Official Libyan news media reactions to seven days of protests echoed those of Tunisia and Egypt in their first few days of demonstrations, when state-run channels attacked the foreign news media and belittled pro-democracy protesters as “kids,” “saboteurs” and “foreign-funded agents.”

At one point during the Egyptian protests, state-run television and private channels owned by backers of President Hosni Mubarak broadcast reports that pro-democracy leaders had been handpicked by Israel and trained in the United States and Qatar to destabilize Egypt. The report was later found to have been planted by Mr. Mubarak’s state security police.

The Qaddafi government has similarly painted the revolt as a foreign plot to destabilize the country.

Jana reported this week that the Libyan government was fighting an “Israeli inspired” scheme to create anarchy. The report asserted that Israel was financing “separation forces” in the Arab region and that there were no genuine popular grievances behind the protests.
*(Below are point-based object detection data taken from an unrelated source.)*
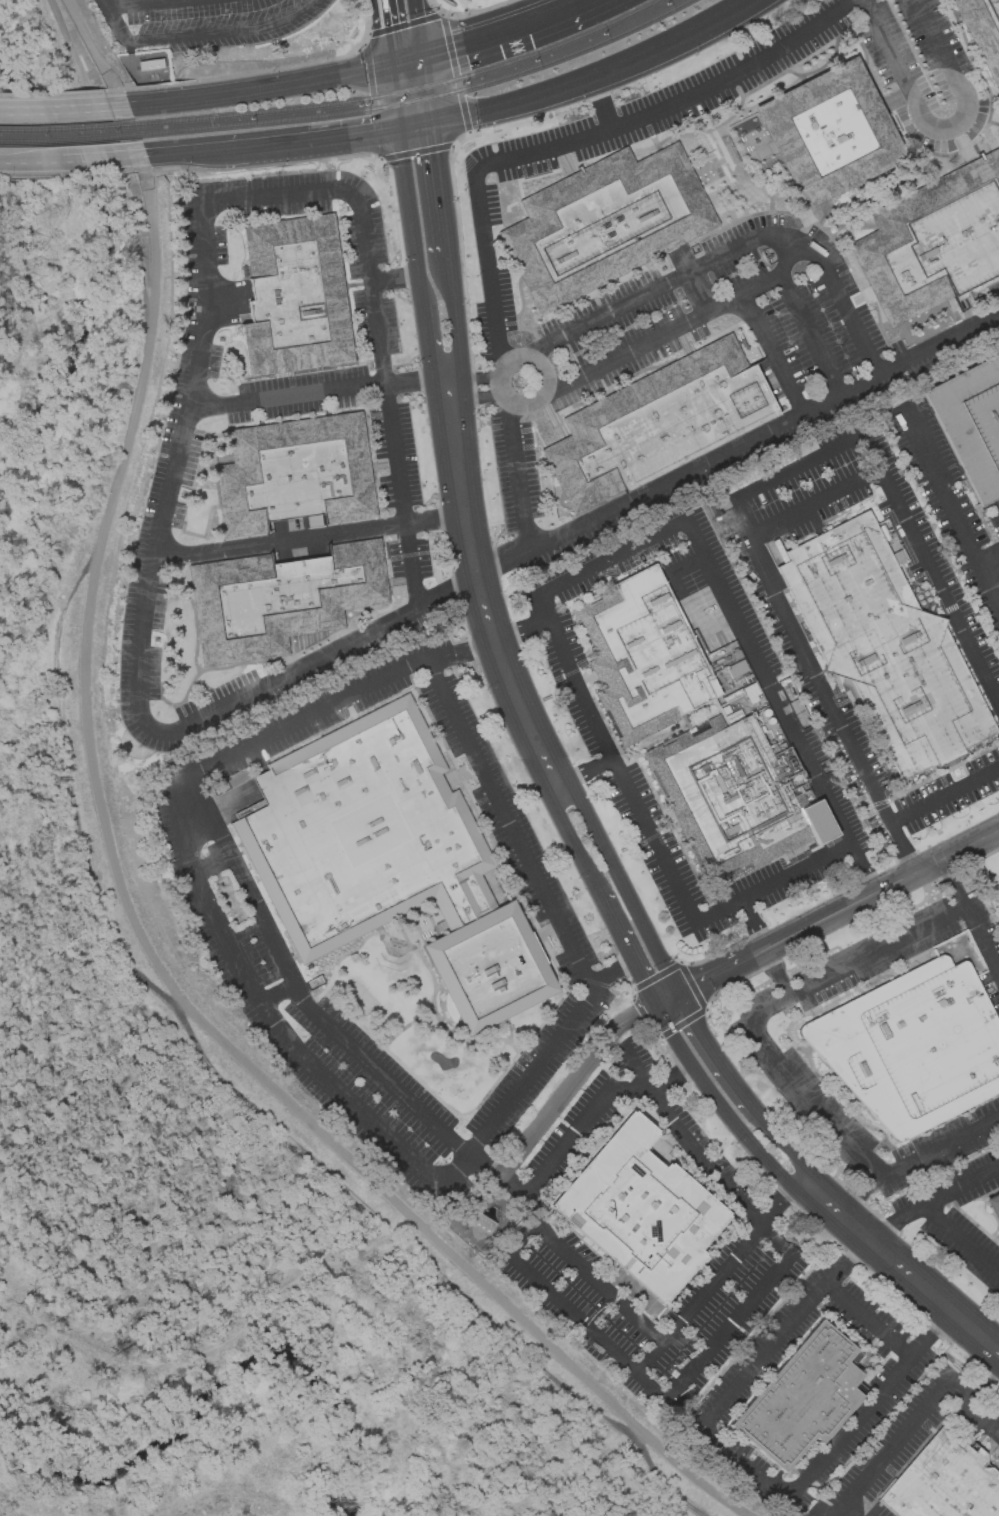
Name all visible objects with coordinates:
road: (146, 4)
parking lot: (205, 21)
road: (418, 28)
road: (506, 31)
road: (385, 32)
building: (982, 32)
road: (198, 34)
road: (931, 39)
road: (892, 46)
traffic signals: (423, 57)
road: (406, 61)
traffic signals: (390, 65)
road: (236, 75)
road: (598, 76)
road: (920, 87)
road: (259, 89)
road: (427, 89)
railway: (405, 90)
road: (61, 92)
road: (394, 96)
railway: (423, 98)
road: (668, 103)
road: (601, 104)
road: (64, 109)
traffic signals: (432, 122)
road: (416, 125)
railway: (67, 128)
traffic signals: (400, 128)
building: (828, 134)
railway: (69, 139)
road: (309, 139)
road: (182, 152)
road: (89, 159)
road: (16, 163)
road: (440, 188)
road: (278, 193)
road: (412, 218)
building: (603, 222)
road: (749, 240)
building: (934, 241)
road: (486, 268)
river: (101, 278)
road: (761, 281)
road: (371, 288)
road: (698, 292)
building: (295, 296)
road: (846, 310)
road: (608, 313)
road: (456, 319)
road: (811, 332)
road: (939, 343)
parking lot: (682, 344)
road: (433, 347)
road: (627, 352)
road: (774, 352)
road: (473, 377)
road: (418, 383)
road: (547, 383)
road: (843, 393)
road: (288, 394)
road: (474, 395)
road: (451, 400)
building: (658, 423)
building: (972, 423)
road: (794, 465)
road: (174, 467)
building: (295, 474)
road: (670, 479)
road: (400, 496)
road: (814, 503)
road: (520, 507)
road: (951, 509)
road: (309, 537)
road: (611, 557)
building: (898, 557)
road: (931, 564)
road: (989, 564)
building: (280, 599)
road: (484, 606)
road: (520, 626)
building: (884, 646)
road: (461, 647)
building: (642, 656)
road: (807, 661)
building: (737, 669)
road: (283, 676)
road: (769, 681)
road: (612, 761)
road: (585, 773)
road: (944, 797)
building: (733, 798)
road: (509, 823)
road: (572, 842)
road: (902, 848)
building: (389, 861)
road: (864, 867)
road: (119, 878)
road: (773, 882)
road: (952, 884)
road: (621, 886)
road: (880, 890)
road: (615, 925)
road: (750, 925)
road: (982, 940)
road: (875, 951)
road: (754, 954)
road: (612, 967)
road: (774, 972)
road: (713, 976)
road: (644, 980)
road: (296, 989)
road: (254, 993)
road: (277, 994)
traffic signals: (679, 994)
road: (668, 999)
traffic signals: (657, 1005)
road: (627, 1019)
building: (913, 1045)
road: (713, 1052)
road: (614, 1054)
road: (800, 1084)
road: (720, 1104)
road: (533, 1128)
road: (565, 1136)
road: (783, 1142)
road: (688, 1143)
road: (941, 1147)
road: (957, 1188)
road: (863, 1194)
road: (781, 1195)
building: (994, 1207)
building: (642, 1209)
building: (481, 1222)
road: (893, 1224)
road: (957, 1239)
road: (857, 1252)
road: (900, 1265)
road: (584, 1273)
road: (713, 1279)
road: (746, 1310)
road: (574, 1322)
road: (941, 1323)
road: (866, 1324)
road: (772, 1345)
road: (648, 1360)
river: (219, 1387)
building: (802, 1399)
road: (975, 1402)
road: (861, 1415)
road: (892, 1444)
road: (743, 1465)
building: (944, 1482)
road: (840, 1514)

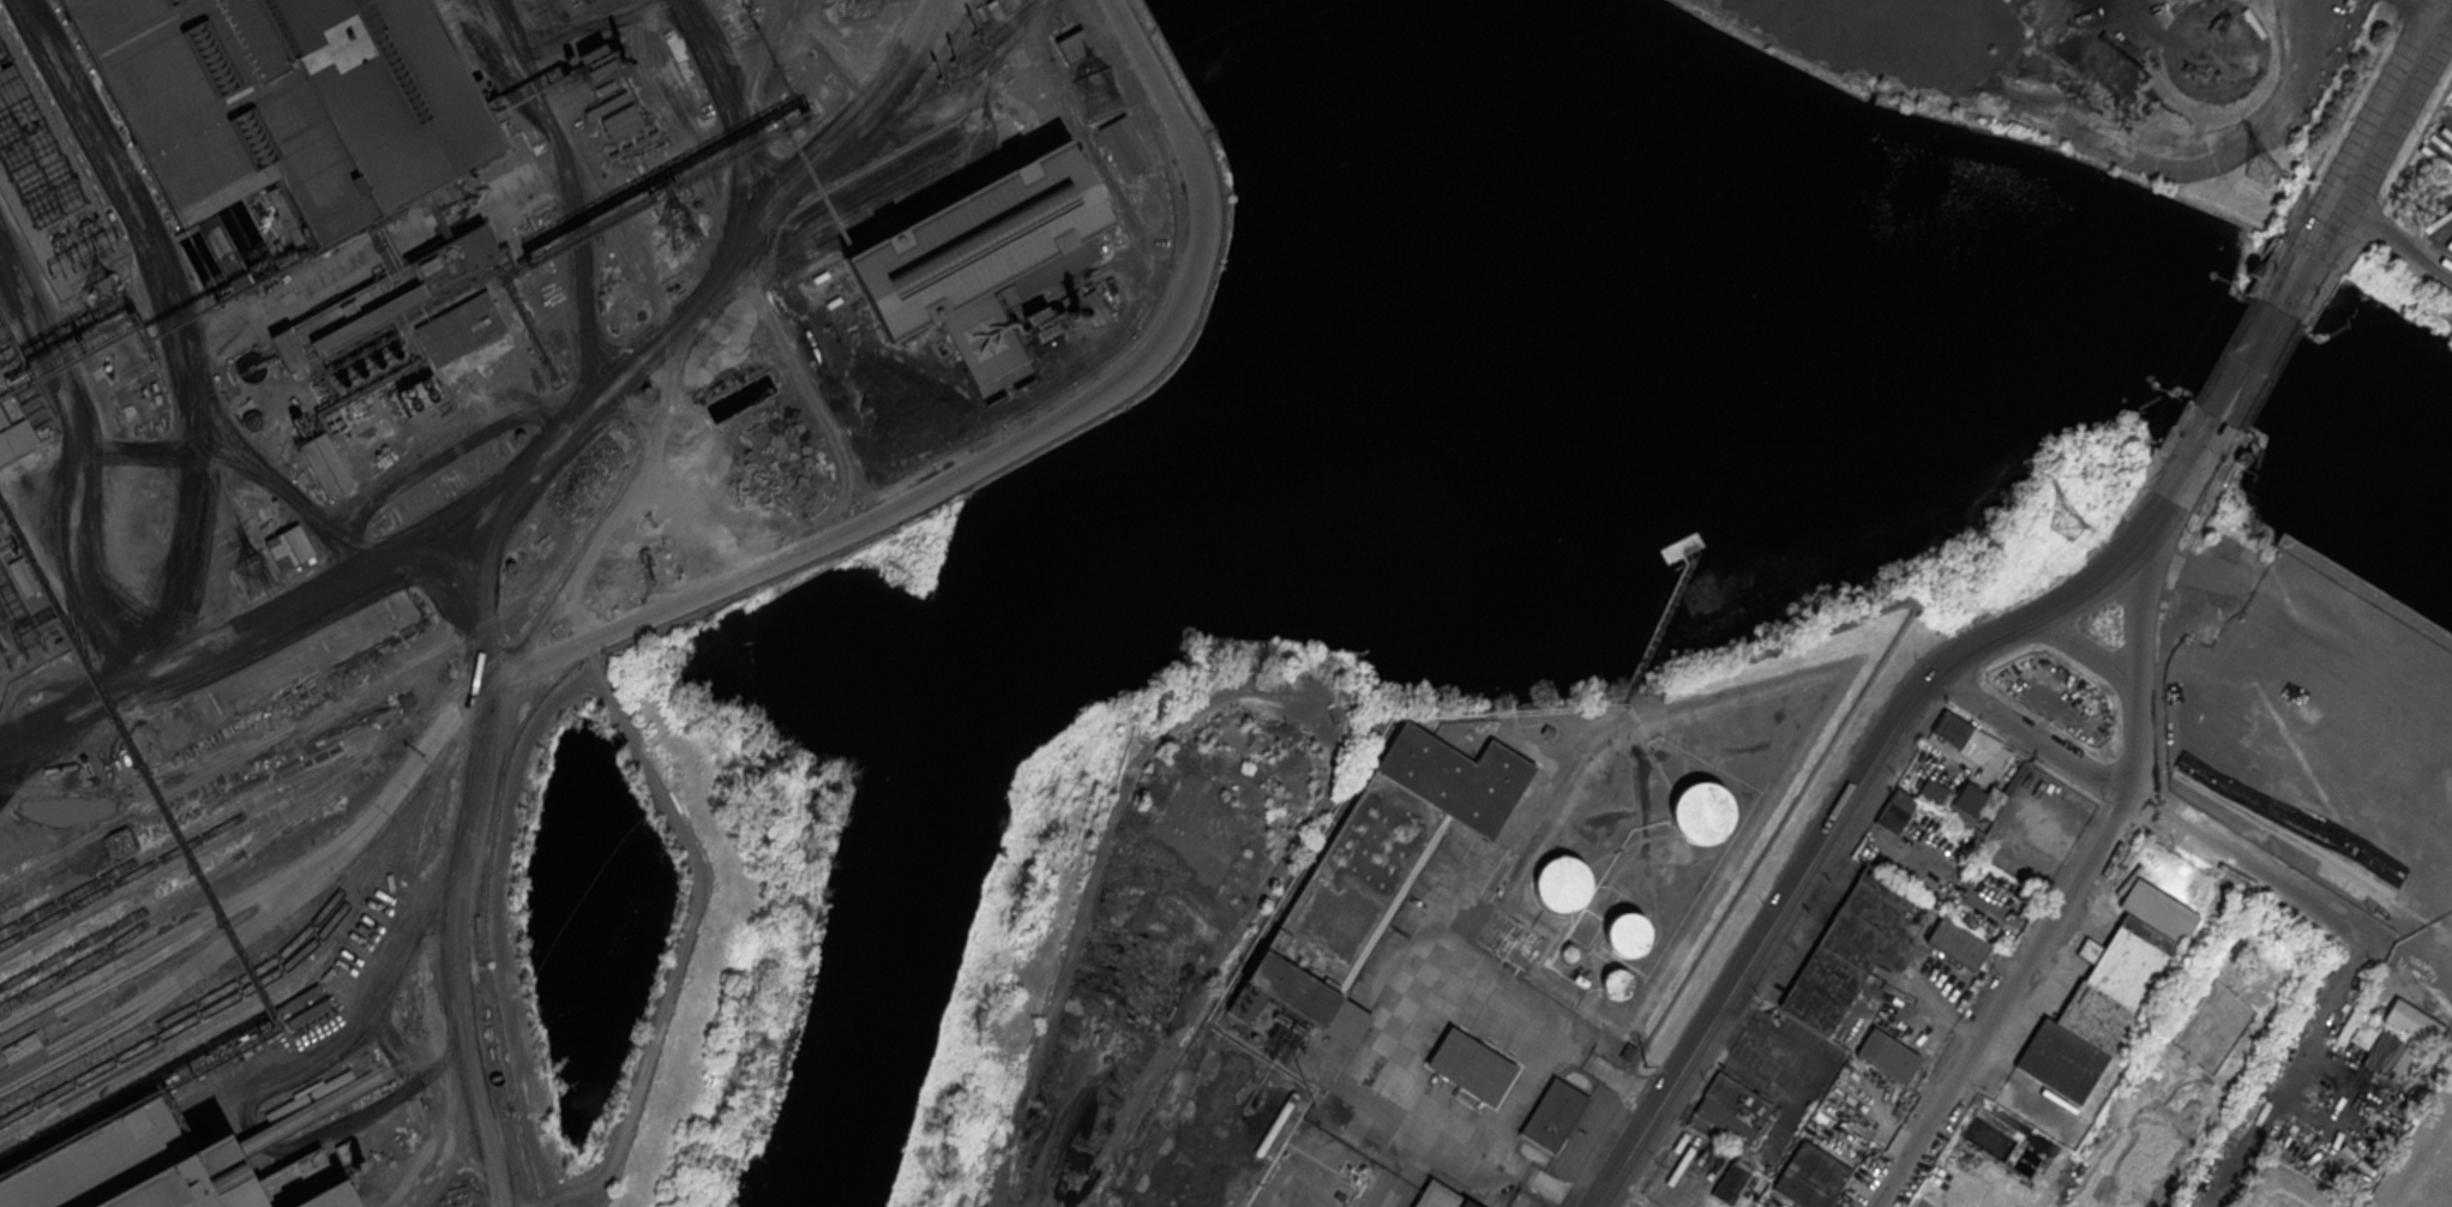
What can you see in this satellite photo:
road: (2447, 6)
road: (2434, 8)
traffic signals: (2443, 13)
building: (1072, 47)
power tower: (1097, 93)
building: (285, 99)
road: (2391, 107)
road: (2341, 119)
building: (623, 123)
road: (2264, 130)
road: (726, 137)
road: (2416, 144)
power tower: (2261, 171)
river: (1399, 184)
road: (564, 188)
power tower: (681, 224)
road: (2322, 227)
railway: (621, 240)
road: (2393, 240)
railway: (782, 247)
traffic signals: (2309, 254)
building: (984, 255)
building: (454, 261)
river: (2027, 310)
building: (336, 316)
building: (366, 319)
building: (459, 328)
road: (175, 329)
road: (2249, 359)
building: (1002, 378)
building: (420, 394)
building: (11, 425)
road: (427, 450)
road: (76, 459)
building: (323, 462)
road: (535, 462)
traffic signals: (2190, 465)
road: (2179, 484)
road: (644, 490)
power tower: (2065, 527)
building: (288, 545)
road: (771, 564)
road: (2105, 570)
power tower: (254, 580)
road: (2143, 593)
power substation: (22, 619)
river: (1010, 633)
road: (473, 636)
railway: (514, 641)
road: (2086, 649)
railway: (319, 711)
building: (1965, 737)
building: (2010, 778)
railway: (147, 783)
building: (1955, 799)
building: (1895, 810)
building: (1702, 812)
storage tank: (1702, 812)
road: (2159, 815)
railway: (210, 832)
railway: (186, 859)
building: (1369, 880)
building: (1562, 883)
storage tank: (1562, 883)
park: (1062, 887)
railway: (190, 889)
road: (1792, 893)
road: (237, 905)
railway: (122, 920)
railway: (331, 935)
road: (461, 935)
building: (1627, 935)
storage tank: (1627, 935)
building: (1958, 942)
road: (682, 943)
building: (1846, 950)
building: (1569, 953)
storage tank: (1569, 953)
road: (2033, 954)
road: (2358, 955)
road: (1772, 961)
building: (2126, 967)
railway: (426, 975)
building: (1616, 982)
storage tank: (1616, 982)
road: (64, 999)
road: (364, 1002)
building: (2413, 1023)
building: (2348, 1024)
building: (2363, 1034)
building: (21, 1048)
railway: (264, 1049)
building: (2383, 1054)
building: (1887, 1055)
road: (52, 1057)
building: (2402, 1060)
power tower: (1643, 1064)
building: (1472, 1066)
road: (2276, 1085)
building: (1738, 1100)
building: (1553, 1114)
building: (1972, 1123)
storage tank: (1972, 1123)
building: (1980, 1128)
storage tank: (1980, 1128)
building: (1989, 1134)
storage tank: (1989, 1134)
building: (1998, 1138)
storage tank: (1998, 1138)
building: (2006, 1145)
storage tank: (2006, 1145)
road: (1473, 1149)
building: (210, 1155)
building: (2159, 1169)
building: (1809, 1177)
building: (1733, 1181)
building: (1439, 1197)
building: (2140, 1197)
building: (1991, 1201)
road: (1604, 1204)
Al Shams, a newspaper controlled by an arm of the Libyan Information Ministry, reported on its Web site that the government had exposed “foreign network elements” in several Libyan cities.

Mr. Mahmoud, now an analyst on Libyan affairs, said opposition news media outlets were based mainly in Europe and a few other Arab countries, with no presence in Libya. The main ways for the protesters to communicate with the outside world, he said, remain the online social media and pan-Arab channels like Al Jazeera, Al Arabiya, the BBC Arabic service and Al Hurra, which is financed by the United States.

One of the most popular sites for the protesters has become libyaFeb17.com, which congregates twitter posts and helps to galvanize Colonel Qaddafi’s scattered opponents abroad in English and Arabic. Protesters have posted videos to the site, filmed on mobile phones, showing the violent crackdown in several Libyan towns.

Other sites include Almanara and Libya Alyoum, based in London. These have carried statements and reports from Libya and are widely credited with spurring support for the protests among Libyans abroad, especially in the United States and Europe. Among their most powerful weapons have been crudely filmed videos and images of civilian deaths and injuries. The amateurish quality of these has given them an added psychological strength and impact in contradicting the clean and professional pictures on Libyan television.

Whichever side wins this media battle will probably be well on the way to ruling the country.